In one example, the width W21 of the first end portion 41A is equal to the width W22 of the second end portion 41B. In one example, the length L21 of the first end portion 41A is equal to the length L22 of the second end portion 41B. In one example, the width W23 of the third end portion 42A is equal to the width W24 of the fourth end portion 42B. In one example, the length L23 of the third end portion 42A is equal to the length L24 of the fourth end portion 42B. In one example, the width of the first conductor portion 41C is equal to the widths W21 and W22 of the first and second end portions 41A and 41B. In one example, the width of the second conductor portion 42C is equal to the widths W23 and W24 of the third and fourth end portions 42A and 42B.

In one example, the width of the first test wiring 41 is equal to the width of the first detection wiring 31. In one example, the width W21 of the first end portion 41A of the first test wiring 41 is equal to the width W11 of the first end portion 31A of the first detection wiring 31. In one example, the width W22 of the second end portion 41B of the first test wiring 41 is equal to the width W12 of the second end portion 31B of the first detection wiring 31. In one example, the width W23 of the third end portion 42A of the second test wiring 42 is equal to the width W13 of the third end portion 32A of the second detection wiring 32. In one example, the width W24 of the fourth end portion 42B of the second test wiring 42 is equal to the width W14 of the fourth end portion 32B of the second detection wiring 32. In one example, the width of the first conductor portion 41C of the first test wiring 41 is equal to the width of the first conductor portion 31C of the first detection wiring 31. In one example, the width of the second conductor portion 42C of the second test wiring 42 is equal to the width of the second conductor portion 32C of the second detection wiring 32.

The width of the first conductor portion 41C can be adjusted as needed.
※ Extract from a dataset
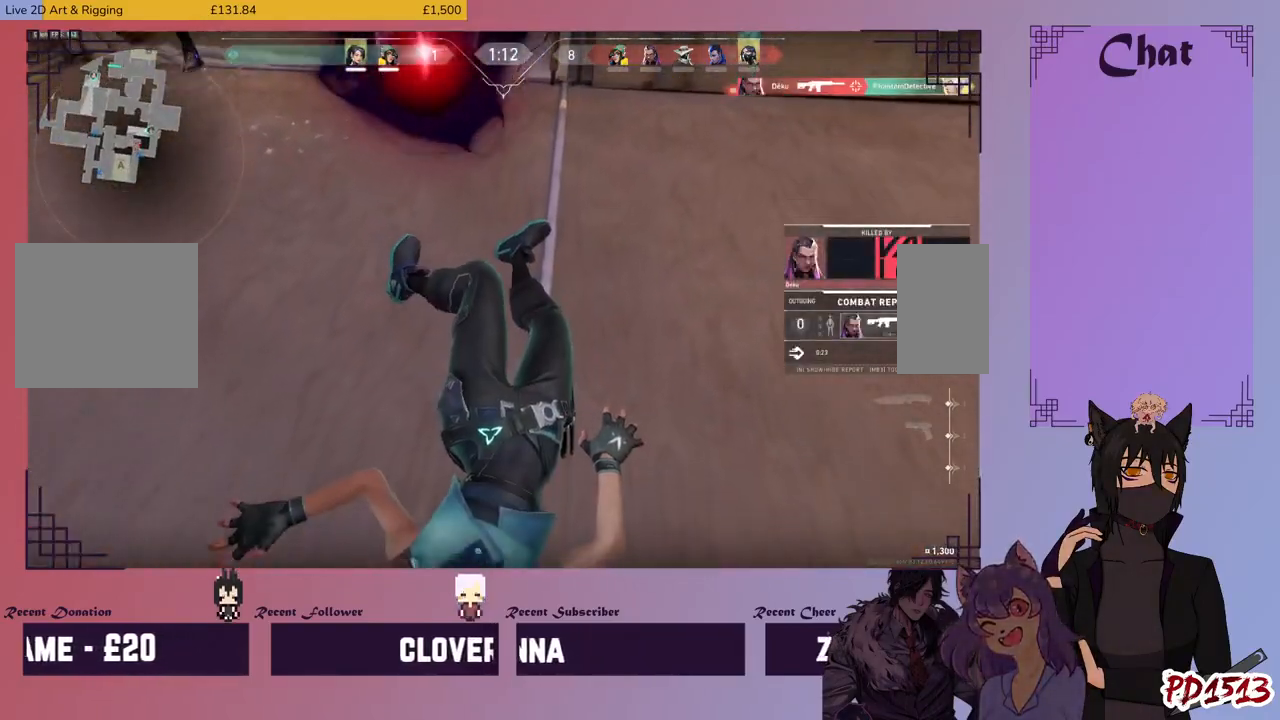
{"keys": [], "mouse": [], "events": []}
In one example, the width of the first conductor portion 41C may be different from the widths W21 and W22 of the first end portion 41A and the second end portion 41B. The width of the second conductor portion 42C can also be adjusted as needed. In one example, the width of the second conductor portion 42C may be different from the widths W23 and W24 of the third end portion 42A and the fourth end portion 42B.
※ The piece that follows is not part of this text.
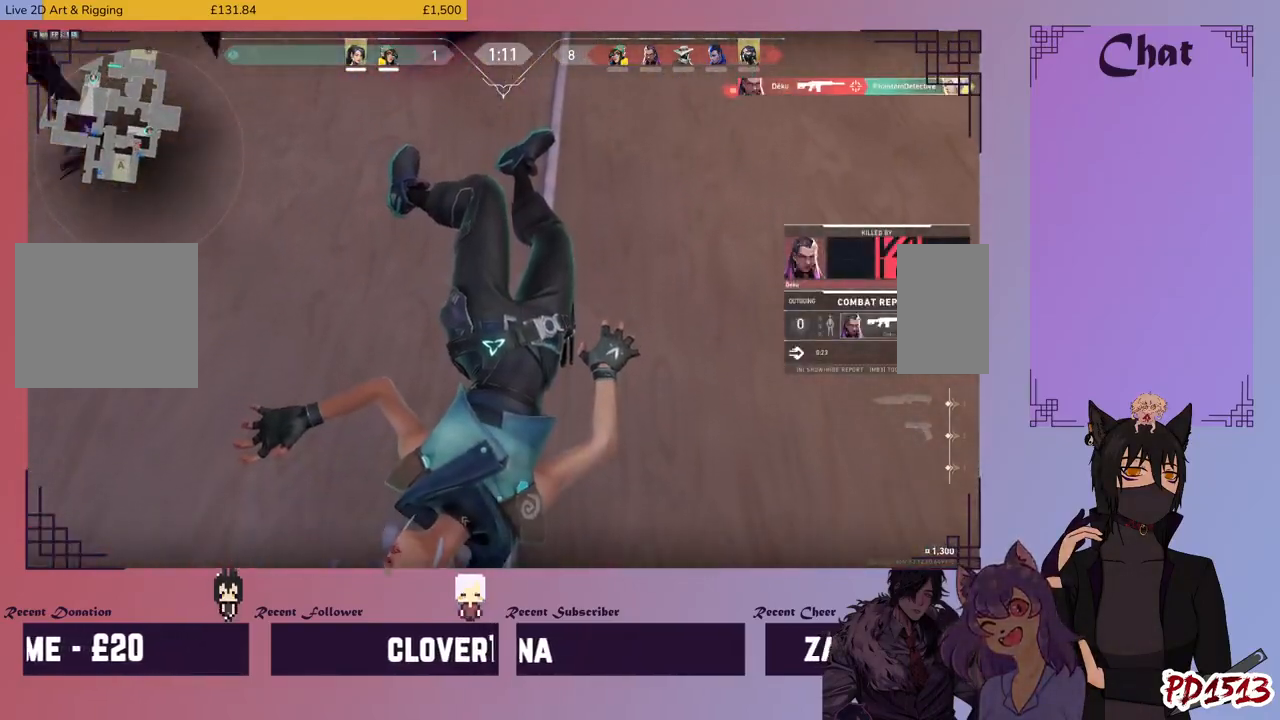
{"keys": [], "mouse": [], "events": []}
Detection Terminals and Test Terminals

As shown in FIG. 2, the detection terminal 50 includes a first detection terminal 51 and a second detection terminal 52, which are spaced apart in the X-direction. The first detection terminal 51 is positioned closer to the first substrate side surface 23 than the center of the substrate 20 in the X-direction in a plan view. The first detection terminal 51 is located adjacent to the first coil portion 30A in the Y-direction. The second detection terminal 52 is positioned closer to the second substrate side surface 24 than the center of the substrate 20 in the X-direction in a plan view. The second detection terminal 52 is located adjacent to the second coil portion 30B in the Y-direction. Both the first detection terminal 51 and the second detection terminal 52 have a rectangular shape in a plan view. In one example, both the first detection terminal 51 and the second detection terminal 52 have a rectangular shape with the X-direction as the shorter side and the Y-direction as the longer side in a plan view. In one example, the size and shape of the first detection terminal 51 and the second detection terminal 52 are identical.
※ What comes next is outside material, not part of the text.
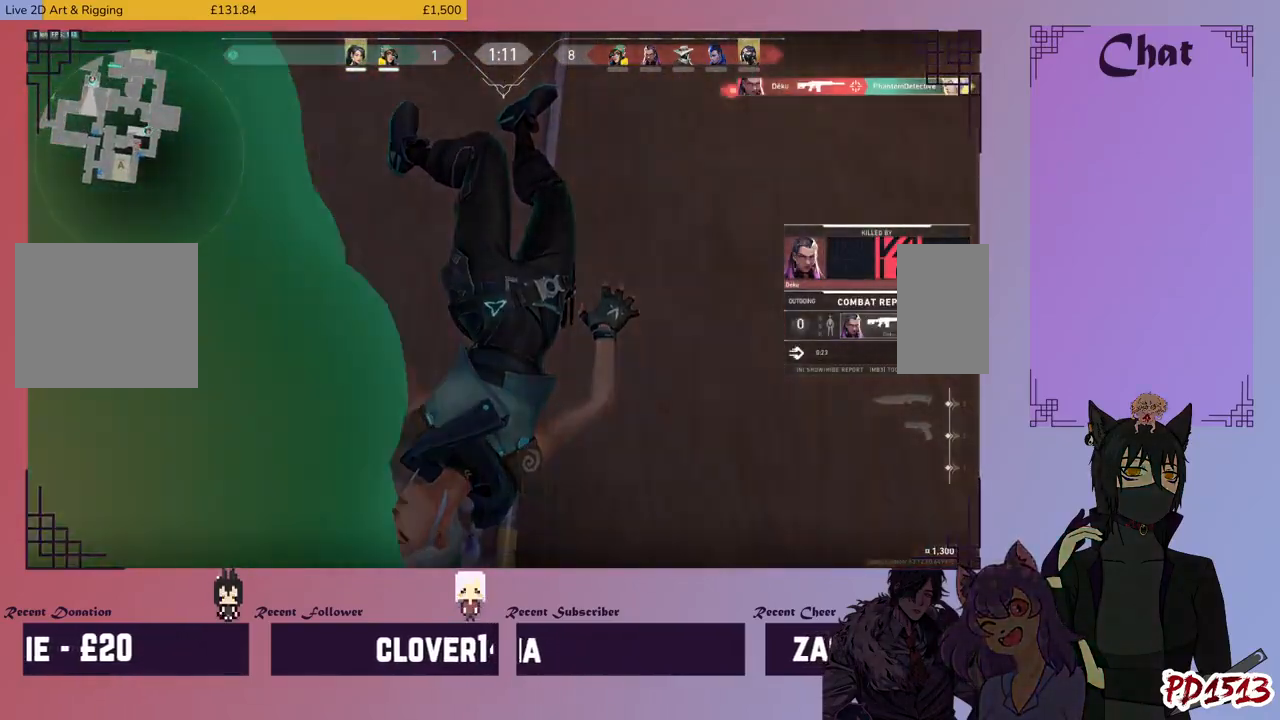
{"keys": [], "mouse": [], "events": []}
As shown in FIGS. 2 and 5, the first detection terminal 51 is electrically connected to the first coil portion 30A. More specifically, the first detection terminal 51 is connected to the first coil portion 30A via the first connection wiring 53. The first connection wiring 53 is connected to the first end portion 31A of the first detection wiring 31F, which is located at the test coil 40 side among the multiple first detection wirings 31 in the first coil portion 30A. The first connection wiring 53 is integrated with the first end portion 31A of the first detection wiring 31F.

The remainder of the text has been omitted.